Andrew Dillon, Chief Executive of NICE said: “This is the first time NICE has developed guidance on safety issues within the NHS. Ventilator-associated pneumonia and ineffective medicines reconciliation at hospital admission are significant causes of patient morbidity and mortality and therefore present important safety concerns that need to be addressed. The core principals we apply to all guidance development and our extensive experience has enabled us to make strong recommendations that will help to improve patient safety in the NHS. We are keen to hear feedback on these draft recommendations and would urge people to send us their comments.”

Dr Helen Glenister, Deputy Chief Executive of the NPSA said: “Patient safety should be the top priority for everyone working in healthcare and we are delighted to be working with NICE on this new guidance. It’s an excellent opportunity for our two organisations to share our expertise and learn from each other for the benefit of frontline staff – and ultimately patients. We are building on our existing work in developing safety solutions and sharing this knowledge with NICE to reduce risk to patients in these two diverse areas.”

The draft guidance is available for public consultation on the NICE website until 10 October 2007. Comments received during this consultation will be reviewed at the next independent advisory committee meeting.

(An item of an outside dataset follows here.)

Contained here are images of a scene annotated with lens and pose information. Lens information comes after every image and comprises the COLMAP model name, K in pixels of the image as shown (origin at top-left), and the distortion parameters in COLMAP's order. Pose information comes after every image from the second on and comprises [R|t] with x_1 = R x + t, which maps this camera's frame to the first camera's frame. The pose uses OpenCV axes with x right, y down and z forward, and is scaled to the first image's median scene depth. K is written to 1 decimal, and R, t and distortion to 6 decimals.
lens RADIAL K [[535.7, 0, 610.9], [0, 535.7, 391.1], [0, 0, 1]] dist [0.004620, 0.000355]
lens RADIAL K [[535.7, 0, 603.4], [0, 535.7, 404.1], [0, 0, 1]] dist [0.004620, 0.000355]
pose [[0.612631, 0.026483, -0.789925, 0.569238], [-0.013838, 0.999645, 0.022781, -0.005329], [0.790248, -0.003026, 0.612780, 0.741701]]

NICE expects to issue final guidance to the NHS in December 2007.

About NICE
1. The National Institute for Health and Clinical Excellence (NICE) is the independent organisation responsible for providing national guidance on the promotion of good health and the prevention and treatment of ill health.

2. NICE produces guidance in three areas of health:

public health – guidance on the promotion of good health and the prevention of ill health for those working in the NHS, local authorities and the wider public and voluntary sector

 • health technologies – guidance on the use of new and existing medicines, treatments and procedures within the NHS

clinical practice – guidance on the appropriate treatment and care of people with specific diseases and conditions within the NHS.

About the NPSA
The National Patient Safety Agency (NPSA) helps the NHS in England and Wales learn from its mistakes so that it can improve patient safety. The NPSA does this by collecting reports on errors and other things that go wrong in healthcare so that it can recognise national trends and introduce practical ways of preventing problems. The NPSA doesn’t investigate individual cases or complaints, but it does listen to public concerns and use what the public says to improve safety.

About the patient safety pilot
3. As a result of the review of patient safety commissioned by the Chief Medical Officer1, the National Institute for Health and Clinical Excellence (NICE) and the National Patient Safety Agency (NPSA) were asked to develop and evaluate a pilot project for the production of a technical solution to address patient safety problems, which will form guidance for the NHS. NICE’s core principles of guidance development will be applied to the project. These principles include:

• A comprehensive evidence base
• Independent advisory committees
• Clinical and patient expert input
• Transparent process and decision making
• Genuine consultation
• Effective dissemination and implementation
• Regular review.

4. Medicines reconciliation is a long standing problem causing medication errors and potential harms to patients. It has been defined by Institute of Healthcare Improvement (IHI) as “being the process of identifying the most accurate list of a patient’s current medicines – including the name, dosage, frequency and route – and comparing them to the current list in use, recognising any discrepancies, and documenting any changes, thus resulting in a complete list of medications, accurately communicated.” (2005)

5. Ventilator-associated pneumonia is a primary problem in intensive care units, and causes complications in patients receiving mechanical ventilation. It is a medical condition that results from infection which floods the small, air-filled sacs (alveoli) in the lung responsible for absorbing oxygen from the atmosphere.